It amazes us how little attention is paid to how a participant registers for a conference. Maybe it’s because the assumption is they’ve already committed to joining, so it doesn’t warrant attention. Or perhaps it’s viewed as a simple, easy-to-handle part of the overall event.

That’s a mistake. The registration process is a key touchpoint in the process that could negatively impact an event’s perception at its worst, and at the very least make life a lot harder than it needs to be - for organiser and participant alike!

First things first though – it’s important to appreciate that the registration process is a collection of touchpoints, and it begins the moment someone decides to sign up. Which is usually well before event day arrives. However, when asked, most think of registration as the long line to check in on event day. Reality is, that’s the END of the process. And a lot can go wrong beforehand.

First up - how do people register? Sounds obvious but in the rush to get a programme cobbled together and promoted, sometimes the simple “register now” prompt is forgotten. Beyond the obvious call-to-action mention in every communication, it’s important to consider:

  • Data requirements - name, company, job title, contact information etc

  • Payment gateways - if applicable, how will people pay to join?

  • Confirmation responses - and after they fill in the form, how will they know the submission was a success and they are in fact registered?

  • Receipts/tickets - is there an actual ticket they need to present on the day? If not, how will you know they are entitled to enter?

Granted, this is where things can get complex. But there are so many affordable (sometimes free!) tech solutions that there’s really no excuse for a sloppy registration system.

As for event day, be sure to have a plan! It’s not something you turn up on the day to sort, and this isn’t something an app can manage for you. You need to look at everything from the perspective of a participant:

  • What are the check-in requirements: do I need a receipt, barcode, business card?

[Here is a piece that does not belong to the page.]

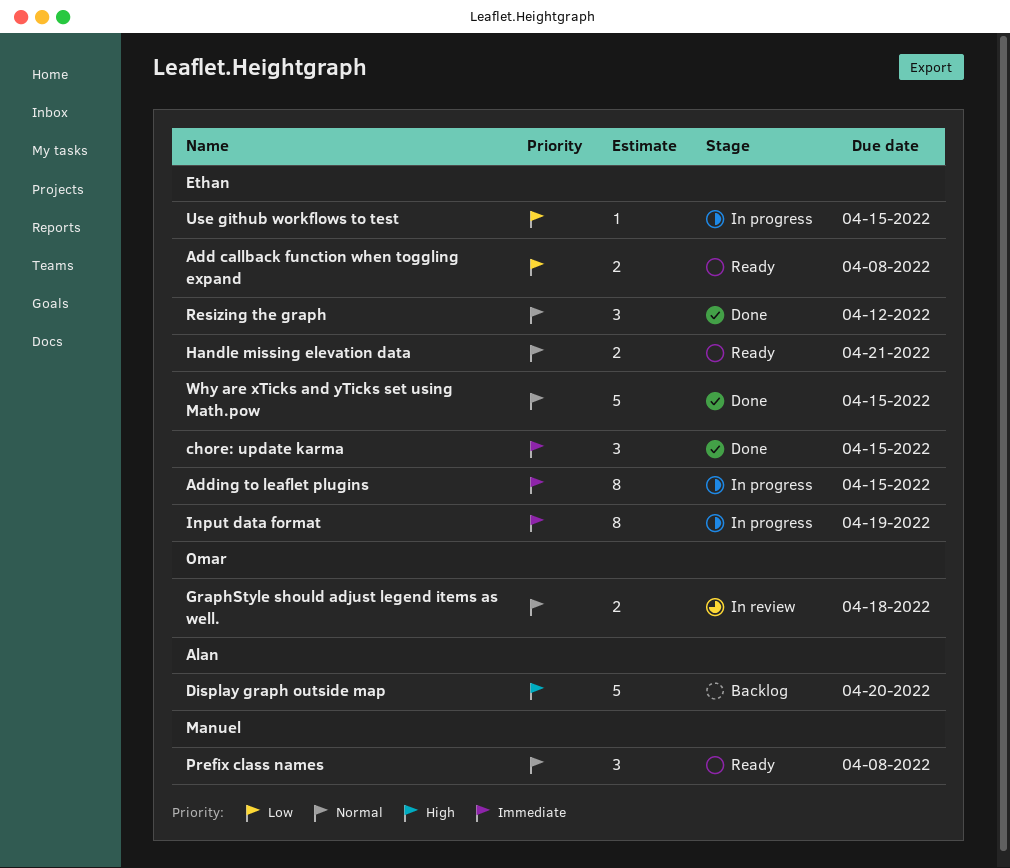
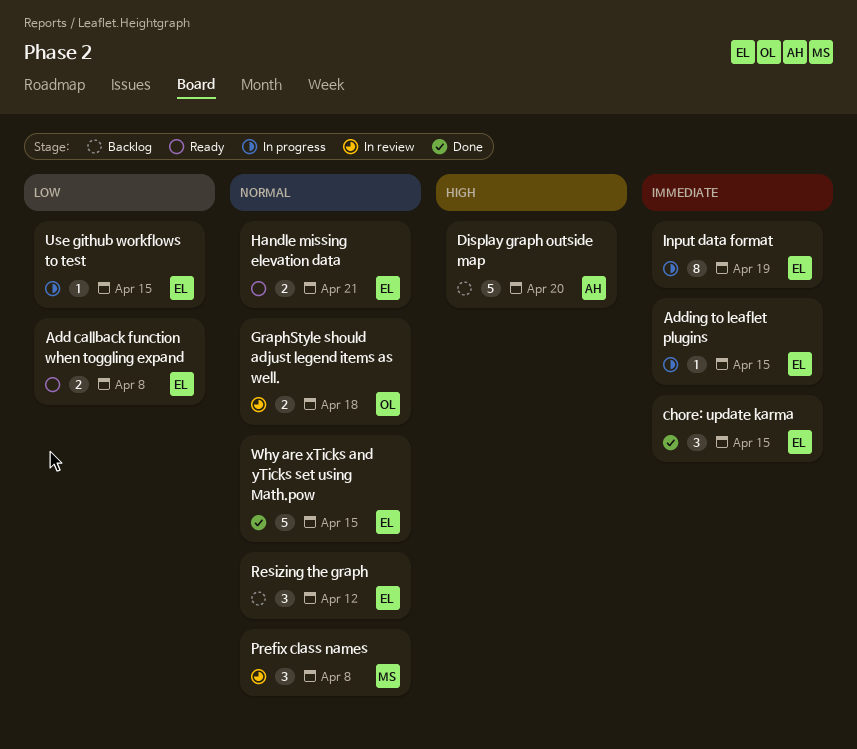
Adding to leaflet plugins, estimate: 8 -> 1
Prefix class names, status: Ready -> In review
Resizing the graph, status: Done -> Backlog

  • Where do I check in? Is it easily identifiable? Is there a clear entry and exit point with the check-in queue?

  • What happens when I check in - am I handed a name badge, handouts, goodie bag, important instructions?

  • What’s the process if there’s a problem with my registration? (Yes, there will always be at least one or two!)

Check-in is a team effort and team members should have assigned responsibilities. At the very least someone needs to be responsible for checking that the person standing in front of them is entitled access. Thereafter it all depends on the size of your event and the complexity of getting someone through the process as quickly as possible.